I am going home tomorrow, hopefully in time to say goodbye to a relative. He is the definition of “good genes,” and I am fortunate to have had him around for this long. It is, as my husband said, sad, but not a tragedy that he should die now.
We were starting to think he was immortal, I think. And who could blame us? This is a man who, in his 80s, fell off the roof of a barn, and ended up with only stitches and a couple of bruises. In his 60s, he (and the tractor he was driving) rolled down the side of the hill. He was fine. The tractor was never the same again. In his 30s, he survived the war in the Pacific, as part of the “black gang” on a supply ship. His post at the ship’s engines was hard, hot, physical work. If the ship was attacked while he was at this post, he once told me, it meant almost certain death. Before that, he worked in the coal mines of Eastern Kentucky, and navigated both the dangerous work and the sometimes dangerous people. (He carried a pistol in each pocket every day.)

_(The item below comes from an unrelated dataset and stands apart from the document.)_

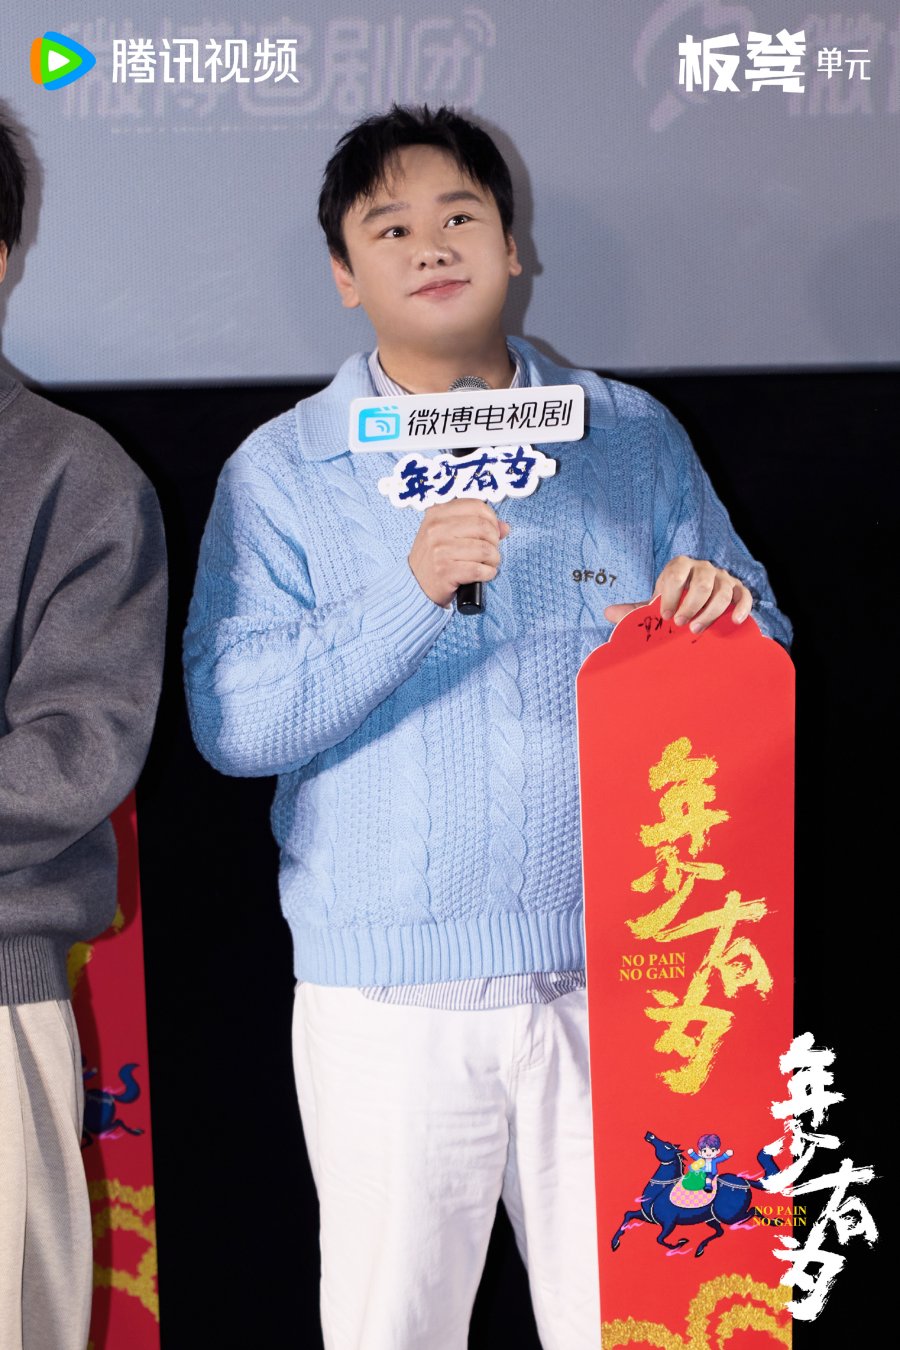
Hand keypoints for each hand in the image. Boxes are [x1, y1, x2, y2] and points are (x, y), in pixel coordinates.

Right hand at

The old saw is that you should never meet your heroes. I think you should never have heroes you can’t meet. He is a flawed man, sometimes angry, always stubborn. He is also a gentle, kind soul. At the end of the war, while he was in Japan, he felt so guilty about eating a donut in front of a starving Japanese child that he still told the story 60 years later. This is the proper way to have a hero. To see a person in all dimensions, to honor the good and learn from the bad. How wonderful for me to have such a person to know.